Biography
In a groundbreaking career spanning 50 years of practice, Nancy Spero made the female experience central to her art and challenged aesthetic and political conventions.
Spero’s lexicon was derived from an immersion in the history of images, notably those from Egypt, classical antiquity, pre-history, and contemporary news media. She combined, fractured, and repurposed found imagery and adopted text to comment on contemporary and historical events such as the monstrosities of the Vietnam War, the extermination of Jews in the Holocaust, and the torture of women in Chile. With raw intensity, Spero executed works on paper and installations that persist as unapologetic statements against the pervasive abuse of power, Western privilege, and male dominance.

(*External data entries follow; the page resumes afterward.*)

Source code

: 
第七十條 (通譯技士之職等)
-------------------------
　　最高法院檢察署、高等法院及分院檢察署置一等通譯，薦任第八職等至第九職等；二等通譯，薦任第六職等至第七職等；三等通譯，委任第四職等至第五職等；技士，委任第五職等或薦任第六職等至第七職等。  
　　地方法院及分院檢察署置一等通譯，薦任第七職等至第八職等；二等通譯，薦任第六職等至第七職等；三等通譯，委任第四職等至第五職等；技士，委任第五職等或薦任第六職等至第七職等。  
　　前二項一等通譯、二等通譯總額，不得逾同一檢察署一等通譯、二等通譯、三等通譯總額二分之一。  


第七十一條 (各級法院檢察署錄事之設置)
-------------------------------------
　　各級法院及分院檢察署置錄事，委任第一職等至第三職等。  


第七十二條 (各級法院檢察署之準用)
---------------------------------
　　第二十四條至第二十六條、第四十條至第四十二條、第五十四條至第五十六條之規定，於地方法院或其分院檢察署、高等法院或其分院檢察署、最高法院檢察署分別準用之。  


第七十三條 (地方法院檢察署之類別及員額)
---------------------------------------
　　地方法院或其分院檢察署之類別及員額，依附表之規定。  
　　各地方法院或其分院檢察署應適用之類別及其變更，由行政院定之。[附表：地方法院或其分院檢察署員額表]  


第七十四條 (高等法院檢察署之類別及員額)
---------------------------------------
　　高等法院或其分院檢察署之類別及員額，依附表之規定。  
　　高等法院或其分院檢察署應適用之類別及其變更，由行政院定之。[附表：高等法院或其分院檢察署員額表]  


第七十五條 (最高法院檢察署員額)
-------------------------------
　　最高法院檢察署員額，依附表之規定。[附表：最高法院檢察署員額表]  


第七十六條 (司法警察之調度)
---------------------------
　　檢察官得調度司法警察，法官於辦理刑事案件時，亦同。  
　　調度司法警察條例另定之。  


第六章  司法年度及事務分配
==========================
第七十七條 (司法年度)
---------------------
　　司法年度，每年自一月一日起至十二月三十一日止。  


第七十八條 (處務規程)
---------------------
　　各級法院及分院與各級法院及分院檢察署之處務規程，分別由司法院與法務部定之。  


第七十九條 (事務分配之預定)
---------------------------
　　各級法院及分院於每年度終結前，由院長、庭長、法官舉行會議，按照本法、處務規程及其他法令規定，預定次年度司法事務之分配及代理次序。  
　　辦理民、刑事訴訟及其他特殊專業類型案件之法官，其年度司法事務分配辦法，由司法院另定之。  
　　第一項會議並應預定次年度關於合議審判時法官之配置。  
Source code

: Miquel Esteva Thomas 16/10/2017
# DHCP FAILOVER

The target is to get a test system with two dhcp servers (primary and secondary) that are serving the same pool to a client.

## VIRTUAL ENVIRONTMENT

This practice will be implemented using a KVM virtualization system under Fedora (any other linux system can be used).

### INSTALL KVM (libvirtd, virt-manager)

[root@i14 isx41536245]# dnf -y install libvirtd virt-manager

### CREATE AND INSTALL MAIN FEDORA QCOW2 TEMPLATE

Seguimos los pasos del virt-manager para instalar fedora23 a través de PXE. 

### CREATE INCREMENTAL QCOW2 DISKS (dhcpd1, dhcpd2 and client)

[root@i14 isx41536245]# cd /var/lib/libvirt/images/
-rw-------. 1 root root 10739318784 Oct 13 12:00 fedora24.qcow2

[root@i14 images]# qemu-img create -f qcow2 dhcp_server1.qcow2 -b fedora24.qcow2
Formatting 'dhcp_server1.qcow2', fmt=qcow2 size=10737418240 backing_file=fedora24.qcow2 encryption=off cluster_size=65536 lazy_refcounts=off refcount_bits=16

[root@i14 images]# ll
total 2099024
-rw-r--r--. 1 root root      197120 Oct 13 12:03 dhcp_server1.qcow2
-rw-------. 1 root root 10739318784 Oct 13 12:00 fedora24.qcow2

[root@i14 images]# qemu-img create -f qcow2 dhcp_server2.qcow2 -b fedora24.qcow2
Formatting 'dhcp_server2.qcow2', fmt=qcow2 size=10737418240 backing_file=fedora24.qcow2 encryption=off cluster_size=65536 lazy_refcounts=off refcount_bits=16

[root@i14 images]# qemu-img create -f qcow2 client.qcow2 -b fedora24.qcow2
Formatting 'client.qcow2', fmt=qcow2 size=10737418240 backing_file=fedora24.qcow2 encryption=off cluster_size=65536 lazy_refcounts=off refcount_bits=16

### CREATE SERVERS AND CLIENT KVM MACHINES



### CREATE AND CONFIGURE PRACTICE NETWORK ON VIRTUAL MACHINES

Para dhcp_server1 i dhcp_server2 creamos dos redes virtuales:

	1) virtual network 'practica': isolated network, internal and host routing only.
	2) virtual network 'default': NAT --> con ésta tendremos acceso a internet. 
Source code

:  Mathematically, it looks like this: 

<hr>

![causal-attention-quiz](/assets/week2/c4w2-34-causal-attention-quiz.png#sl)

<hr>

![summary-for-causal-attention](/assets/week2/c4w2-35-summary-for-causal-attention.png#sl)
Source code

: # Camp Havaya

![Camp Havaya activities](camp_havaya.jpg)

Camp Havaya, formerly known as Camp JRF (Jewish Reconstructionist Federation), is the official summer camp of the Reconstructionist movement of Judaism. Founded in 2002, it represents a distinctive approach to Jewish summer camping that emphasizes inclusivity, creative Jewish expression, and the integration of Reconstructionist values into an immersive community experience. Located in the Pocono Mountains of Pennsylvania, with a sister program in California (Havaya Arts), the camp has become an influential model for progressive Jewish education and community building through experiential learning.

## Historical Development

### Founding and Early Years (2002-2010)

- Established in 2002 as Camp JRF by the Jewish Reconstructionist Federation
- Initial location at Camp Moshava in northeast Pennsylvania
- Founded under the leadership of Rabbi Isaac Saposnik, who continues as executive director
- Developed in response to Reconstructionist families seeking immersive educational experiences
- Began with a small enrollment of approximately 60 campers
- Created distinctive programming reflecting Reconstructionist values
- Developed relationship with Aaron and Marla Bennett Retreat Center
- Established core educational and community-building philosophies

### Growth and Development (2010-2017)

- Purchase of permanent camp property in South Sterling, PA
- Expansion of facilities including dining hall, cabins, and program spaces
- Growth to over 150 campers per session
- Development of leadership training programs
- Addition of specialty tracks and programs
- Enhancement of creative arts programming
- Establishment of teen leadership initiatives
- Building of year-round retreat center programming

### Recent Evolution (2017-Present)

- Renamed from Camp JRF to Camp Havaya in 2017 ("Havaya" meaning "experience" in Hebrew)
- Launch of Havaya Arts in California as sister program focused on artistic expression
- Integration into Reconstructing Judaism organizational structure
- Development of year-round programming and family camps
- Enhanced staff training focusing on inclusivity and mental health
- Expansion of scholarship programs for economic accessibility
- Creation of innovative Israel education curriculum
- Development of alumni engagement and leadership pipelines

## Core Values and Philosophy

Spero’s work is held in over numerous prominent public collections, including the Art Institute of Chicago, Illinois; MNAM – Centre Pompidou, Paris; Museo Nacional Centro de Arte Reina Sofía, Madrid; Museum of Modern Art, New York; National Gallery of Art, Washington D.C.; Tate Gallery, London; Whitney Museum of American Art, New York; Museum of Fine Arts Boston, Massachusetts; and Dallas Museum of Art, Texas.
Major solo exhibitions of Spero’s work have been held at renowned museums worldwide, including the Museo Rufino Tamayo (Mexico); MNAM – Centre Pompidou (France); Serpentine Galleries (England); Museo d’Art Contemporani de Barcelona, Museo Nacional Centro de Arte Reina Sofia, and Centro Andaluz de Arte Contemporáneo (Spain). In 2007, Spero presented the installation “Maypole: Take No Prisoners” at the 52nd Venice Biennale.